● **Exercise material**
● ● ● ●
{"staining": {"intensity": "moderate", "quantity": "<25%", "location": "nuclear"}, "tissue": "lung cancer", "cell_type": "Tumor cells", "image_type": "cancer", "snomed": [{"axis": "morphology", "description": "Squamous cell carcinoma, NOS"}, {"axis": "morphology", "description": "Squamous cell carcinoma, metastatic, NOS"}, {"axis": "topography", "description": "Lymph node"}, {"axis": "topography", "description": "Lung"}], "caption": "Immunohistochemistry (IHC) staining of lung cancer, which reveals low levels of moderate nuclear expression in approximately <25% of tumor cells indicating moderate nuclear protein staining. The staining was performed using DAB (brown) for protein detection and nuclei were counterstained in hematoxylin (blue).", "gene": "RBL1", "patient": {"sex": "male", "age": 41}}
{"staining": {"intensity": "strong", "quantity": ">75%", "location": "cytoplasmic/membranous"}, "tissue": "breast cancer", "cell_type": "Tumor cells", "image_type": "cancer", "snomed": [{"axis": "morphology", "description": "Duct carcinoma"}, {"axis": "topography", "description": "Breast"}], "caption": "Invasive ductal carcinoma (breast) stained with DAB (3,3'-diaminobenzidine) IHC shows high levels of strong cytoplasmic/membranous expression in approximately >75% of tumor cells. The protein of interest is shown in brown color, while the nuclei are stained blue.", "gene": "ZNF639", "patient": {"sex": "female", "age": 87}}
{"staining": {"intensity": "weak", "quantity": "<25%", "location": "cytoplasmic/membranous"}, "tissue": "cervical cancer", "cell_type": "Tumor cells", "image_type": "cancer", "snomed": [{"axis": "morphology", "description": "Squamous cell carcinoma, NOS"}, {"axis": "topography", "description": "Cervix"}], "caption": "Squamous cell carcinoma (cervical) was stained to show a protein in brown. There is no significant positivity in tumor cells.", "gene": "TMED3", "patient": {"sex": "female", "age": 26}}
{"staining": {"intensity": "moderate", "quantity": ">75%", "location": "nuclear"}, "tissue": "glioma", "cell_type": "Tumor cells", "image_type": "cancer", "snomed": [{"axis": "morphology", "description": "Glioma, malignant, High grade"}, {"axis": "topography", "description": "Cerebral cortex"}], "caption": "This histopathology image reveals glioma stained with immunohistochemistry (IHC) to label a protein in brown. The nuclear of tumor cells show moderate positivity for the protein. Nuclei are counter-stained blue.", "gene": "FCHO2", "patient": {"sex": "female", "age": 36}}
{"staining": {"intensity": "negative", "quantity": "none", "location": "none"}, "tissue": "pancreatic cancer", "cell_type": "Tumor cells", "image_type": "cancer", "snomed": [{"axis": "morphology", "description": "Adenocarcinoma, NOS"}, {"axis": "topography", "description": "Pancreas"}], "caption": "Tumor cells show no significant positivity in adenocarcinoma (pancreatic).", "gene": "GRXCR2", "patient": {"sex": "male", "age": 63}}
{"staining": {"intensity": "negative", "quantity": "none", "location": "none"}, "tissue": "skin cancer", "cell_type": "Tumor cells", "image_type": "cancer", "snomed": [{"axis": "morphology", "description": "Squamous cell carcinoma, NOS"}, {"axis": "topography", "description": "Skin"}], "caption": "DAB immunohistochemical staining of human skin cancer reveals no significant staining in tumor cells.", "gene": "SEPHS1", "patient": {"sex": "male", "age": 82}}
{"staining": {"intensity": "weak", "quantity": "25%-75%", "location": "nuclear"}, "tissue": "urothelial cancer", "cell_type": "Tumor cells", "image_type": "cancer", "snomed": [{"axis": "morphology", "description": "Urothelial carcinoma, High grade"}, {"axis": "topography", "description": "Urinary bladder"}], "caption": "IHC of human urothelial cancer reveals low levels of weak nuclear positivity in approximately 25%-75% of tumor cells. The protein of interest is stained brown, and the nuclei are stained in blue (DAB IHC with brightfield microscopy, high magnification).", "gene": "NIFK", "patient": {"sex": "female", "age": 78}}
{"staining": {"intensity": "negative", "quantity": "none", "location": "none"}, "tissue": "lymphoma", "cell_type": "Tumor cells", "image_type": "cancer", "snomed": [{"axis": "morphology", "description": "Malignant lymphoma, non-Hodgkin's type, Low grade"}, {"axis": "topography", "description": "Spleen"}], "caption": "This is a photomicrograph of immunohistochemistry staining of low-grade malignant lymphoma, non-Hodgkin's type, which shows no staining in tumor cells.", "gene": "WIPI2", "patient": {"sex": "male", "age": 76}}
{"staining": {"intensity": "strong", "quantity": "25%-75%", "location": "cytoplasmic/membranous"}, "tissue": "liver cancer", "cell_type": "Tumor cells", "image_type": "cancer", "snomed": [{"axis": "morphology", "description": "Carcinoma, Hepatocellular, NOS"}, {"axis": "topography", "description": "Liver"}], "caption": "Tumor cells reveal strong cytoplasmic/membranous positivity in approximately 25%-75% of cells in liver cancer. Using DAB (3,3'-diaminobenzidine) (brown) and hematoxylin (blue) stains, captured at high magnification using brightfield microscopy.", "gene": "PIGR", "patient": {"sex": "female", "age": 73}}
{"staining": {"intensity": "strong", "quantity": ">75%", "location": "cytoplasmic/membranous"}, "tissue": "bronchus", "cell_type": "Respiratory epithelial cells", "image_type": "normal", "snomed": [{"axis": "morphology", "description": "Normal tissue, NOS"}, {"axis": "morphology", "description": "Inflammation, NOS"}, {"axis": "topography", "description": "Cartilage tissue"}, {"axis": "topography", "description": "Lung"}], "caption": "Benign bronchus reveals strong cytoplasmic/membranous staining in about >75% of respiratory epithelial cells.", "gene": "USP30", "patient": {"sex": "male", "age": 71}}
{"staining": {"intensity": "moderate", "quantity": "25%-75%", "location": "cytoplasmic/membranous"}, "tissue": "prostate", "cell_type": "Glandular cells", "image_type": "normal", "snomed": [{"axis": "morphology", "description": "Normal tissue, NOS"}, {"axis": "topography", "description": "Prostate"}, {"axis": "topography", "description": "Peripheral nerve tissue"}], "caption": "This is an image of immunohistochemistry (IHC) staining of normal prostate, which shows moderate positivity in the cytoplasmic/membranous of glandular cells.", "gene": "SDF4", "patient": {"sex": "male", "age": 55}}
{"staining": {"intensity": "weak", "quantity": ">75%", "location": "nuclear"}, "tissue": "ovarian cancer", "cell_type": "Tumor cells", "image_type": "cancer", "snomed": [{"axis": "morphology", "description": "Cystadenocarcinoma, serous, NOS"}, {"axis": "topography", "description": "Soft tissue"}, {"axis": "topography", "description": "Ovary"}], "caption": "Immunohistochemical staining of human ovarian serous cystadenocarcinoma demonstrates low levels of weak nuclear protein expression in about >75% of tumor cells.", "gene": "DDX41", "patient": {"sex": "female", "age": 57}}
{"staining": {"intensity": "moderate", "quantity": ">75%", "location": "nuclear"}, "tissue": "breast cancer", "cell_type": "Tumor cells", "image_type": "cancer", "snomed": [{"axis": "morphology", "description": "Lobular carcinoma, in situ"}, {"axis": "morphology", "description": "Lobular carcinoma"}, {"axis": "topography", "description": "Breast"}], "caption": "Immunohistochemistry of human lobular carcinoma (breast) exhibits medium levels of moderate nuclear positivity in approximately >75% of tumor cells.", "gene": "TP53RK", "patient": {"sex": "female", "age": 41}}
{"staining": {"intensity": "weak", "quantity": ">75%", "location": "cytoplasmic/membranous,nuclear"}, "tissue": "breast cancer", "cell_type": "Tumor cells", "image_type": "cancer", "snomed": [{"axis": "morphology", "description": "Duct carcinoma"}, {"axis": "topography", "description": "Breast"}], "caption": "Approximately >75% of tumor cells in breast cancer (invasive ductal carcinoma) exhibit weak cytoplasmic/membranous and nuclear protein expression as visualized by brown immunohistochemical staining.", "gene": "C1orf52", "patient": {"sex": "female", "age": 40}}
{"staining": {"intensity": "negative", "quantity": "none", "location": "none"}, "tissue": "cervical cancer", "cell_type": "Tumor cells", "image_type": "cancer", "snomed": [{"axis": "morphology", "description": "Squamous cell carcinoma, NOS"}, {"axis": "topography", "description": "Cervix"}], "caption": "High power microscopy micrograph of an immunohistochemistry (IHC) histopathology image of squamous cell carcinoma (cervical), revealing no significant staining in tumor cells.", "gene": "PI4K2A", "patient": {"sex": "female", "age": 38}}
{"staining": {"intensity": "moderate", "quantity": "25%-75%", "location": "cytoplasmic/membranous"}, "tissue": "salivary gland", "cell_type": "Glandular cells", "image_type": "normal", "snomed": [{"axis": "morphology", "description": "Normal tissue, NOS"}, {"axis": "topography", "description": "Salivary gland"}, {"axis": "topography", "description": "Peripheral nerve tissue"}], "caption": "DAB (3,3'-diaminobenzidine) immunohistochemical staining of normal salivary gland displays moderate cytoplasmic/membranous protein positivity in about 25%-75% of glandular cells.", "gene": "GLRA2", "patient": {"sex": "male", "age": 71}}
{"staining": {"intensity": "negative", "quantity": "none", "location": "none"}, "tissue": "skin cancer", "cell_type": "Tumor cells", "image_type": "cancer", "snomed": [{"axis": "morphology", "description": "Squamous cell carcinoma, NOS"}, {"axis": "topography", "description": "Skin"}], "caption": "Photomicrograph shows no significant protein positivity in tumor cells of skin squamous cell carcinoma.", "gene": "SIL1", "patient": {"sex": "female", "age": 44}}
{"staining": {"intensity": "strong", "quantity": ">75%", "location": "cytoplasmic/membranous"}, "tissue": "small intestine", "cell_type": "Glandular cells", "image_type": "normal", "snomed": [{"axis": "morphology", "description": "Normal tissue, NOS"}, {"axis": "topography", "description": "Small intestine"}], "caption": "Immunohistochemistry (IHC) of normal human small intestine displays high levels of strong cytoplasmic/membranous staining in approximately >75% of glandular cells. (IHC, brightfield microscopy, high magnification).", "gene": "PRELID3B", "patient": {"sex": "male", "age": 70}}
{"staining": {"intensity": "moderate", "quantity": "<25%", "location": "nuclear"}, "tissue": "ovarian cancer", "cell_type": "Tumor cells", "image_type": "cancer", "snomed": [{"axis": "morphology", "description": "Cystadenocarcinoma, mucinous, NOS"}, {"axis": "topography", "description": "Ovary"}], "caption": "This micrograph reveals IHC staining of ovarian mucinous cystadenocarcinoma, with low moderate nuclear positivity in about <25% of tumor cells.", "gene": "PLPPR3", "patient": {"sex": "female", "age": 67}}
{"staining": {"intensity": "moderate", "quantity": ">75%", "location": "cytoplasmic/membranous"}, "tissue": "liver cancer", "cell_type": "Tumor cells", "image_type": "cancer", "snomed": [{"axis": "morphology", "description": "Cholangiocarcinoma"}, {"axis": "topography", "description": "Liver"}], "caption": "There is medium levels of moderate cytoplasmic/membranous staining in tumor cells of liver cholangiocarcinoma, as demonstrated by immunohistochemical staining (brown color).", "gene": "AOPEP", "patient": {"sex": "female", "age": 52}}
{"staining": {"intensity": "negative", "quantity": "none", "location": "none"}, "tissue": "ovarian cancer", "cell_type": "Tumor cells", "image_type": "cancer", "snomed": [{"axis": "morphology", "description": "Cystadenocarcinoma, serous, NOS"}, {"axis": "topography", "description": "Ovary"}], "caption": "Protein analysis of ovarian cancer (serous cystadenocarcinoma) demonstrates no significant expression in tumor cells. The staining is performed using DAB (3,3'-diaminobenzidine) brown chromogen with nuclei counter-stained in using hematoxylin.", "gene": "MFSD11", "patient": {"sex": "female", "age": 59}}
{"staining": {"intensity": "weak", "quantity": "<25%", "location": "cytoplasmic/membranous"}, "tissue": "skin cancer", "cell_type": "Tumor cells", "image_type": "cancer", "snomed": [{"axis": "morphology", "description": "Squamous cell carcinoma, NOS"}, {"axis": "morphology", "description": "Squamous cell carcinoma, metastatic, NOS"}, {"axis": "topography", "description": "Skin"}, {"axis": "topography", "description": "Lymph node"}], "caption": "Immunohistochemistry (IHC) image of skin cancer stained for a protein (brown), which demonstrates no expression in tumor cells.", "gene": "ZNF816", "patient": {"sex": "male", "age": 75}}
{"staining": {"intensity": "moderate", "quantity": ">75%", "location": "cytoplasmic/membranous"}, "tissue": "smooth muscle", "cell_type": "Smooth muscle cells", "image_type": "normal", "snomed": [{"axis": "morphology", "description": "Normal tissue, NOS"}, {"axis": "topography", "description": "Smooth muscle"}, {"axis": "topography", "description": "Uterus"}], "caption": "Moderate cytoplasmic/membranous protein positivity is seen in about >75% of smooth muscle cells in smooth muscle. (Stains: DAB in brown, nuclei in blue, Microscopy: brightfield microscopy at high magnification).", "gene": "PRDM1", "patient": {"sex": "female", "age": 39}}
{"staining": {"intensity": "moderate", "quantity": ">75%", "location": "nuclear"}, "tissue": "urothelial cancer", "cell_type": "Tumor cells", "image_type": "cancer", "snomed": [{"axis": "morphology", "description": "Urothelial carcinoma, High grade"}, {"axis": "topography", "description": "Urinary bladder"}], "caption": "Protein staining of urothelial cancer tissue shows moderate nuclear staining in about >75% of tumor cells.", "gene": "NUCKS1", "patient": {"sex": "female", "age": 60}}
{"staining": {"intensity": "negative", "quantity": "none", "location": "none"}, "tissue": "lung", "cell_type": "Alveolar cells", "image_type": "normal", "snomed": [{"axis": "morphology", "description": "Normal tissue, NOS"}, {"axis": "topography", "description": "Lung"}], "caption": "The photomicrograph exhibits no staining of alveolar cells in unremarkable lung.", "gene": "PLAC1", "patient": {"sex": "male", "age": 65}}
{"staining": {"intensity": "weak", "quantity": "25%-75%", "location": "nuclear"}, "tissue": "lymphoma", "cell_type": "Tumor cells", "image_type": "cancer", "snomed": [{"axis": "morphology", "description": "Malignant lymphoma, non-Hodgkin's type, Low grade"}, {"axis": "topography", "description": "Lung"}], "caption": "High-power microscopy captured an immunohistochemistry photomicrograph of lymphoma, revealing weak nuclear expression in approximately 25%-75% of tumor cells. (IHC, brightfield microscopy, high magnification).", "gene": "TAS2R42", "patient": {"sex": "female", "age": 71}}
● ● ● ●
● **Exercise goal**
Both the line containing "of human skin" and the line containing "cells reveal strong" belong in the answer. Print them and every line above that falls between them exactly, and no others.

● **Completed task**
{"staining": {"intensity": "negative", "quantity": "none", "location": "none"}, "tissue": "skin cancer", "cell_type": "Tumor cells", "image_type": "cancer", "snomed": [{"axis": "morphology", "description": "Squamous cell carcinoma, NOS"}, {"axis": "topography", "description": "Skin"}], "caption": "DAB immunohistochemical staining of human skin cancer reveals no significant staining in tumor cells.", "gene": "SEPHS1", "patient": {"sex": "male", "age": 82}}
{"staining": {"intensity": "weak", "quantity": "25%-75%", "location": "nuclear"}, "tissue": "urothelial cancer", "cell_type": "Tumor cells", "image_type": "cancer", "snomed": [{"axis": "morphology", "description": "Urothelial carcinoma, High grade"}, {"axis": "topography", "description": "Urinary bladder"}], "caption": "IHC of human urothelial cancer reveals low levels of weak nuclear positivity in approximately 25%-75% of tumor cells. The protein of interest is stained brown, and the nuclei are stained in blue (DAB IHC with brightfield microscopy, high magnification).", "gene": "NIFK", "patient": {"sex": "female", "age": 78}}
{"staining": {"intensity": "negative", "quantity": "none", "location": "none"}, "tissue": "lymphoma", "cell_type": "Tumor cells", "image_type": "cancer", "snomed": [{"axis": "morphology", "description": "Malignant lymphoma, non-Hodgkin's type, Low grade"}, {"axis": "topography", "description": "Spleen"}], "caption": "This is a photomicrograph of immunohistochemistry staining of low-grade malignant lymphoma, non-Hodgkin's type, which shows no staining in tumor cells.", "gene": "WIPI2", "patient": {"sex": "male", "age": 76}}
{"staining": {"intensity": "strong", "quantity": "25%-75%", "location": "cytoplasmic/membranous"}, "tissue": "liver cancer", "cell_type": "Tumor cells", "image_type": "cancer", "snomed": [{"axis": "morphology", "description": "Carcinoma, Hepatocellular, NOS"}, {"axis": "topography", "description": "Liver"}], "caption": "Tumor cells reveal strong cytoplasmic/membranous positivity in approximately 25%-75% of cells in liver cancer. Using DAB (3,3'-diaminobenzidine) (brown) and hematoxylin (blue) stains, captured at high magnification using brightfield microscopy.", "gene": "PIGR", "patient": {"sex": "female", "age": 73}}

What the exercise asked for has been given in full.